Grok Build, xAI's coding assistant tied to Elon Musk, was uploading entire private codebases to vendor servers in a recent version range, prompting a public 'purge' promise from Musk.
An AI coding assistant tied to Elon Musk's xAI, Grok Build, was caught shipping users' entire private codebases to vendor servers across a known version range. The operator said data was never retained; Musk publicly promised a "purge." The mechanism underneath is older than the incident: an AI coding agent that needs repo context will, by default, send the repo. "Purge" is a corporate-promise word, not a technical attestation.
The disclosure, documented by CerebLab in a writeup titled "Grok Build CLI v0.2.93 → 0.2.99 data exfiltration — FIXED", ties the behavior to the v0.2.93 through v0.2.99 line of Grok Build's command-line tool. In that range, a configuration that should have scoped the tool's file reads to project working directories instead walked the full repository tree and shipped it off the developer's machine. The fix landed in a later build; the window in which an entire repo could leave the developer's laptop is the unit of exposure.
SpaceXAI, the entity that ships Grok Build, posted a zero-data-retention statement on X: the data was not stored, the post said, and was not used for training. That is a posture claim, not an artifact a customer can examine. An independent developer, @a_green_being, corroborated the full-directory upload behavior on the same platform, giving the mechanism a second witness.
Elon Musk responded on X with a public "purge" promise, framing the response as corrective personnel action rather than a technical remediation announcement. The Register's writeup of the exchange is the trigger that pulled the CerebLab mechanism, the SpaceXAI statement, and Musk's post into a single news cycle.
The mechanism is not Grok Build-specific. Any AI coding agent that ingests a project to suggest edits or answer questions has to read the files. The defaults that govern how much it reads, where the read traffic goes, and what the vendor does with the bytes after the request finishes are the product. A tool that "reads your repo to help" is a tool that has your repo. The exposure question is whether the read scope is bounded, whether the egress is logged, and whether retention is the default or the exception.
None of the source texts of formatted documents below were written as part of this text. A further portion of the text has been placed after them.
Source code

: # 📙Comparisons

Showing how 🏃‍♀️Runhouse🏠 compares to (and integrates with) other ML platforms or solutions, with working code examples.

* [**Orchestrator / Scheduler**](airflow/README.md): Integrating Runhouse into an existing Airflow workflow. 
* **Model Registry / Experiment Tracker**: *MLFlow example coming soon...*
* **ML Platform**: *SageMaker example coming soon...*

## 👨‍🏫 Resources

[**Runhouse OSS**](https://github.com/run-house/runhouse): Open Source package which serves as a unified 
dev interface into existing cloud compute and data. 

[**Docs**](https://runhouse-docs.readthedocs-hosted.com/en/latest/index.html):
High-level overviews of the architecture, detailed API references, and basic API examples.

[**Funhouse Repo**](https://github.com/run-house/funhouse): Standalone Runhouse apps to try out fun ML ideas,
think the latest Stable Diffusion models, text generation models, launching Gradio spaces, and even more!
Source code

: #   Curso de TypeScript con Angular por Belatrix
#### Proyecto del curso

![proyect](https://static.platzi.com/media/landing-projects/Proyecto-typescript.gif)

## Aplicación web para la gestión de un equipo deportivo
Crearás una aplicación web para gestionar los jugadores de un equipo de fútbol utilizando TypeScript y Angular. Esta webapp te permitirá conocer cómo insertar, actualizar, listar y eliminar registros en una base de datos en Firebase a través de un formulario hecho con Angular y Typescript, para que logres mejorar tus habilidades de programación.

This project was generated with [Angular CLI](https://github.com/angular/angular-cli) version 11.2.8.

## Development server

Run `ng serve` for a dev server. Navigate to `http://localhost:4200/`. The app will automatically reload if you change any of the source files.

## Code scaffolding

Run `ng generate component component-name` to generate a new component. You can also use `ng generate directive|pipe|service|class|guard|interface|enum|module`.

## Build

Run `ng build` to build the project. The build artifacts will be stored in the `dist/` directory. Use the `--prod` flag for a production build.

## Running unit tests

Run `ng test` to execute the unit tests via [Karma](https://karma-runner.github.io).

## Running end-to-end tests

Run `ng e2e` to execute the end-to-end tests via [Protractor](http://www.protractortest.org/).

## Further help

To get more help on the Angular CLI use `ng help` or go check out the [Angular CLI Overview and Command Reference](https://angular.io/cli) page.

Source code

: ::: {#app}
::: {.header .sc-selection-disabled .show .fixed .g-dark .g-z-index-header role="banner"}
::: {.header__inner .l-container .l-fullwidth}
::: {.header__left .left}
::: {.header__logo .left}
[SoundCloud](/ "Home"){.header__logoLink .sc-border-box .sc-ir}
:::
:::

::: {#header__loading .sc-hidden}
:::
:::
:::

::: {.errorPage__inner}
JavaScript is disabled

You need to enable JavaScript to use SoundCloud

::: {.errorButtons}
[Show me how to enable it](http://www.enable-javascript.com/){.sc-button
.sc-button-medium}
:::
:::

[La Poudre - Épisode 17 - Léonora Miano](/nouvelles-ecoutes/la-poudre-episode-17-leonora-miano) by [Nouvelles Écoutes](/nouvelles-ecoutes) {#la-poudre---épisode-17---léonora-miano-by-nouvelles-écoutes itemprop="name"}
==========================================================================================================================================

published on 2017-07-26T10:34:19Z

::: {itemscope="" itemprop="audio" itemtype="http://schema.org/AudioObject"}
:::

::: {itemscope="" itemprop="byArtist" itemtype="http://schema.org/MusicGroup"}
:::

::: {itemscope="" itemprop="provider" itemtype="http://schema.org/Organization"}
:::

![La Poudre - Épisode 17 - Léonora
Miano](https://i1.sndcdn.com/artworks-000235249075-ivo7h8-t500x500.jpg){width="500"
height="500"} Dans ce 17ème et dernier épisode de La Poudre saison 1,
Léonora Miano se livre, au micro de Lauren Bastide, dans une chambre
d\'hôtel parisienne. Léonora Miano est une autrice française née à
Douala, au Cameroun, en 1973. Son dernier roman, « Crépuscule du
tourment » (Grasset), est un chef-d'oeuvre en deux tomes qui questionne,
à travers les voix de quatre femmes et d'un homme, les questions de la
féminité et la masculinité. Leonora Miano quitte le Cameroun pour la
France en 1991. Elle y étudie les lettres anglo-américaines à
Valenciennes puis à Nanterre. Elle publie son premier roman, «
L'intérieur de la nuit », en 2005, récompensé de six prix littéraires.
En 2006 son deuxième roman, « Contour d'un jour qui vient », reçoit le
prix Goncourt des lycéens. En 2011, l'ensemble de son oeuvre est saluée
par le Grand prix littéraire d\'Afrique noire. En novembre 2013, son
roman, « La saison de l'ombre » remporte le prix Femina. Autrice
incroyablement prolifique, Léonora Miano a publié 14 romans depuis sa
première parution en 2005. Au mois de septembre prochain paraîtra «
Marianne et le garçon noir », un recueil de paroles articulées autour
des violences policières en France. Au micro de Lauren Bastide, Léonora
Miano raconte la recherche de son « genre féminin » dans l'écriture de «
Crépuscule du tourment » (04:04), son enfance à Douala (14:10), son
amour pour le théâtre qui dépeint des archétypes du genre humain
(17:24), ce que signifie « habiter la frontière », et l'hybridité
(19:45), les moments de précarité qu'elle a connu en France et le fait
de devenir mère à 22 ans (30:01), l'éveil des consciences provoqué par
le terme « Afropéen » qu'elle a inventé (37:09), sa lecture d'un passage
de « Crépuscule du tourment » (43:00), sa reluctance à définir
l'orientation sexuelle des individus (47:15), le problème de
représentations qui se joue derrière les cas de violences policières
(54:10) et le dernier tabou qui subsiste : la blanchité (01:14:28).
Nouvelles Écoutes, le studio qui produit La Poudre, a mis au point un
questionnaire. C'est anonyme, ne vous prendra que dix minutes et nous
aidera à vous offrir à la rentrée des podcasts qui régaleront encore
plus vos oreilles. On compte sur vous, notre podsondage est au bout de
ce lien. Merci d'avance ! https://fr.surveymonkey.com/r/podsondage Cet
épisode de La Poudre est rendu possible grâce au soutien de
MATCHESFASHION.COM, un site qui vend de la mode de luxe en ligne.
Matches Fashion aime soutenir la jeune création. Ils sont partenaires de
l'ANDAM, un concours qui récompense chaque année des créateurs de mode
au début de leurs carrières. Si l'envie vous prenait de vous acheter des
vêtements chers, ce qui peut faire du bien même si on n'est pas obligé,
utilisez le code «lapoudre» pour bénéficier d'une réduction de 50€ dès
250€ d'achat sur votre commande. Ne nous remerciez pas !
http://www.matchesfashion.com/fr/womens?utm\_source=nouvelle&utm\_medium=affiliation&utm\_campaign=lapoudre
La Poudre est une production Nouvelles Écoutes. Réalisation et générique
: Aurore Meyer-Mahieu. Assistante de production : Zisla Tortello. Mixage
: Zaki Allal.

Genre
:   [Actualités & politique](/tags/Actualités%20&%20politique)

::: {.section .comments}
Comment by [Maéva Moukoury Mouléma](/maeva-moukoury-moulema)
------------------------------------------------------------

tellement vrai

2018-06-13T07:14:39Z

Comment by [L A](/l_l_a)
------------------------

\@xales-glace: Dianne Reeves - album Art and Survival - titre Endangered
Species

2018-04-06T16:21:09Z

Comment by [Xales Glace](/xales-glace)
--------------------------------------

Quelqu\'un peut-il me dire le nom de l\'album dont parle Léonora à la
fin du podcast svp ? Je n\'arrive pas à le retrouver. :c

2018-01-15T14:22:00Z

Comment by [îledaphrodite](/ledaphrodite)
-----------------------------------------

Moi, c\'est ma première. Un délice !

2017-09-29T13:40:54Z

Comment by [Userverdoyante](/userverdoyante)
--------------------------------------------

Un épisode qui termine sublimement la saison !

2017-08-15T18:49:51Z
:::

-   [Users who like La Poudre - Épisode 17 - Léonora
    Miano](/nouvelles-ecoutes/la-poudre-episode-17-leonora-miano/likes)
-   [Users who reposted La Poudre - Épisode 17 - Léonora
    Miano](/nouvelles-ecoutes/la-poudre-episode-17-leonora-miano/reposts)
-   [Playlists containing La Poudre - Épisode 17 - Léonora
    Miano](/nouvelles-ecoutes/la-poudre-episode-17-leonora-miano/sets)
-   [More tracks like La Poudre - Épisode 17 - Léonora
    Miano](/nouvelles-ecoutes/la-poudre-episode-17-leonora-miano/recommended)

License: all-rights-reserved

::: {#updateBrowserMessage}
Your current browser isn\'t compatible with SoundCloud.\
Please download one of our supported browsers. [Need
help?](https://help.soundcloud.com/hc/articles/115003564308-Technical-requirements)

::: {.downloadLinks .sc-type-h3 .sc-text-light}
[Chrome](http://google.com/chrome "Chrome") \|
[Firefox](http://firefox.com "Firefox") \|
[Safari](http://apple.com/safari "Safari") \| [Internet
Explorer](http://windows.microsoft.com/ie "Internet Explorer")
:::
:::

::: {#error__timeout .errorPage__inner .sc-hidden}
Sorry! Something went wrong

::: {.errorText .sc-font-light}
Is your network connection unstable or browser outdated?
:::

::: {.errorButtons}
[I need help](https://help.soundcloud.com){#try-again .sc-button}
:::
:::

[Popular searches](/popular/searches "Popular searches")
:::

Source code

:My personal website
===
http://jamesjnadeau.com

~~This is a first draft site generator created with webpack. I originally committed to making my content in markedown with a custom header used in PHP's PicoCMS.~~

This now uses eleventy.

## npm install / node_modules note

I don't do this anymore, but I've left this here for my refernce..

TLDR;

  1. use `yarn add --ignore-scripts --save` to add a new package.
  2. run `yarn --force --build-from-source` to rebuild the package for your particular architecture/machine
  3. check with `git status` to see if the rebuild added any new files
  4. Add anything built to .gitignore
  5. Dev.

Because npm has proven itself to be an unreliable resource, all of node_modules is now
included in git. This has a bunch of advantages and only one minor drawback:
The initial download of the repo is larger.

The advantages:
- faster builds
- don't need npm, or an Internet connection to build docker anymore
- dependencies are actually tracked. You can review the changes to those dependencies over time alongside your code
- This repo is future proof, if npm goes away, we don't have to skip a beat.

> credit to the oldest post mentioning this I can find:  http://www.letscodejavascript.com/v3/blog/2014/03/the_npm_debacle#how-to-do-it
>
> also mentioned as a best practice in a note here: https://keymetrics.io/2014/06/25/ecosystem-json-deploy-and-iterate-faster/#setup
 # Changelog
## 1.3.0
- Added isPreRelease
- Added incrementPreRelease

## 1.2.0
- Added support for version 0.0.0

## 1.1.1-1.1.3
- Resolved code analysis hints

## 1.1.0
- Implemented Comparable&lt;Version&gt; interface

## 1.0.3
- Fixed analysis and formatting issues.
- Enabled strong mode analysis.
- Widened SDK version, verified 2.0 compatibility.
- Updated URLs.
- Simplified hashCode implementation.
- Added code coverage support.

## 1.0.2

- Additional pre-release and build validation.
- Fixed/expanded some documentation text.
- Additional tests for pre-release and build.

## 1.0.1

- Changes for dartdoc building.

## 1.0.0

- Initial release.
For a developer or team using any AI coding tool, three artifacts are worth requesting from the vendor after any disclosure of this kind. First, a version range in which the behavior was live, so local caches and CI logs can be checked against it. Second, a per-request egress log showing what left the developer's machine, ideally with file paths and byte counts. Third, a retention attestation that names the storage system, the retention period, and the deletion mechanism. A "we delete it" promise without those three is a marketing line, not a control.
The current disclosure offers the version range and the user-side corroboration. The retention and egress artifacts have not been published. Until they are, "purge" is what the company said it would do, not what a customer can verify was done. The next test is whether the SpaceXAI statement, Musk's promise, and the fix's release notes together add up to a control, or only to a press cycle.